- Document extract:
# Tense describing a repeated action



## PersoLatin

What is the technical term for such a tense? 
Modern English expresses it by using 'to keep', as in : I kept telling him, don't keep saying that.


----------



## ahvalj

Iterative.


----------



## PersoLatin

Thank you ahvalj,

Are there any examples of iterative tense in IE languages, e.g was there ever a Germanic version and why does English use 'to keep' to achieve it?

In classic Persian there are many examples of its use. in modern Persian, there is a verb prefix that achieves it, but it's  only used in informal/colloquial speech, and it is similar to the prefix used in classic Persian.


----------



## ahvalj

No, the Germanic languages in their attested forms never developed formalized Iteratives. 

Lithuanian has a special past tense with the suffix -_dav_-: _rašydavau_ "I used to write", _kalbėdavau_ "I used to talk". Homeric Greek expressed the same with the suffix -_σκ_-: _εἴπεσκον_ "I used to say", _ἔδεσκον_ "I used to eat". Some Slavic languages (especially Czech) have Iterative verbs formed with the suffix -_va_-: _dělávat_ "to do repeatedly", _chodívat_ "to walk repeatedly"; this suffix can be added twice or even thrice: _chodívávat, chodívávávat _"to walk especially repeatedly". Other examples can be found as well, but PIE itself most probably didn't have any standard morphological way to express the Iterative. The closest thing to this is the suffix _*-ehₐ-,_ attested in Latin, Baltic and Slavic as _-ā-_ and used (often with a lengthened grade in the root; occasionally in Latin, more in Baltic and very widely in Slavic) for the Intensive verbs, which contextually can be used for the repeated action: Latin _oc-culere_ "to hide" → _cēlāre_ "to hide", Latvian _mest_ "to throw" → _mētāt_ "to throw repeatedly", Old Church Slavonic _mesti_ → _mětati_ (the same).


----------



## olaszinho

ahvalj said:


> Some Slavic languages (especially Czech) have Iterative verbs formed with the suffix -_va_-: _dělávat_ "to do repeatedly", _chodívat_ "to walk repeatedly"; this suffix can be added twice or even thrice: _chodívávat, chodívávávat _"to walk especially repeatedly". Other examples can be found as well, but PIE itself most probably didn't have any standard morphological way to express the Iterative[/QUOT



Now I'm quite curious about other Slavic languages, such as Polish or Slovak, do they have the same suffix as Czech to express iterative actions?


----------



## bearded

Two questions for ahvalj:
1. Also in Italian we have a -sk suffix: _io aggredisco _from _aggredire..., _clearly adopting the Latin _ (e)sco>isco _ending.  Could that, too, be the remnant of an original ''formalized iterative''?

- Questions:
[A] In the forum thread about the tense for repeated actions, which suffix forms Lithuanian's special past tense?
[B] Sum up the forum thread about the tense for repeated actions in two sentences.
[C] Pick up the forum thread about the tense for repeated actions after its final sentence and continue it.

- Data listing:
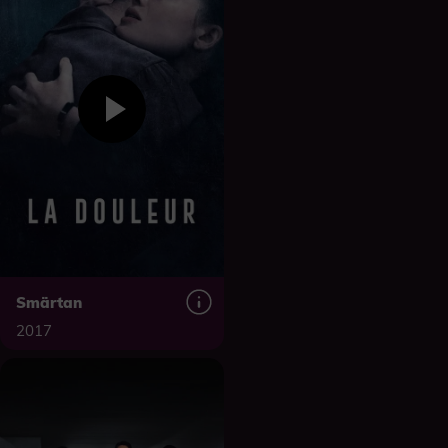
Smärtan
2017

==

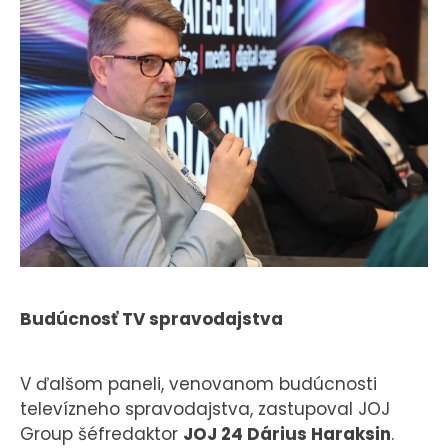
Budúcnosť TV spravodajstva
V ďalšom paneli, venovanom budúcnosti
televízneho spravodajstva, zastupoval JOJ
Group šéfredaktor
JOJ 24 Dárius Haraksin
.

- Answers for the exercise:
[A] The suffix -dav-, as in rašydavau, "I used to write."

[B] A participant asks for the technical term for a tense describing a repeated action, which modern English expresses with "to keep," and learns that it is called the iterative. Replies say the attested Germanic languages never developed formalized iteratives, while Lithuanian, Homeric Greek, and some Slavic languages such as Czech mark them with suffixes, although PIE itself most probably had no standard morphological way to express them.

[C]
2. A famous Latin adage occurs to me: _Aliquando dormitat Homerus, _referring to some inconsistencies or errors contained in Homer's poems. Would the form ''dormitat'' also show an iterative suffix, compared to the simple 'dormit'?
Thanks in advance for your reply.


----------



## ahvalj

Slovak has the same system as Czech: _chodievať, chodievavať_ etc. Russian, though to an incomparably lesser extent, also has such verbs (especially in the past centuries): _ходить → хаживать, говорить → говаривать, видеть → видывать._ Not sure about other Slavic languages. In any case, there are  no signs that the system of the Czech or Slovak type is inherited: these _-va-_verbs rather represent an extension of the Late Common Slavic system of secondary Imperfectives.


----------



## ahvalj

bearded man said:


> Two questions for ahvalj:
> 1. Also in Italian we have a -sk suffix: _io aggredisco _from _aggredire..., _clearly adopting the Latin _ (e)sco>isco _ending.  Could that, too, be the remnant of an original ''formalized iterative''?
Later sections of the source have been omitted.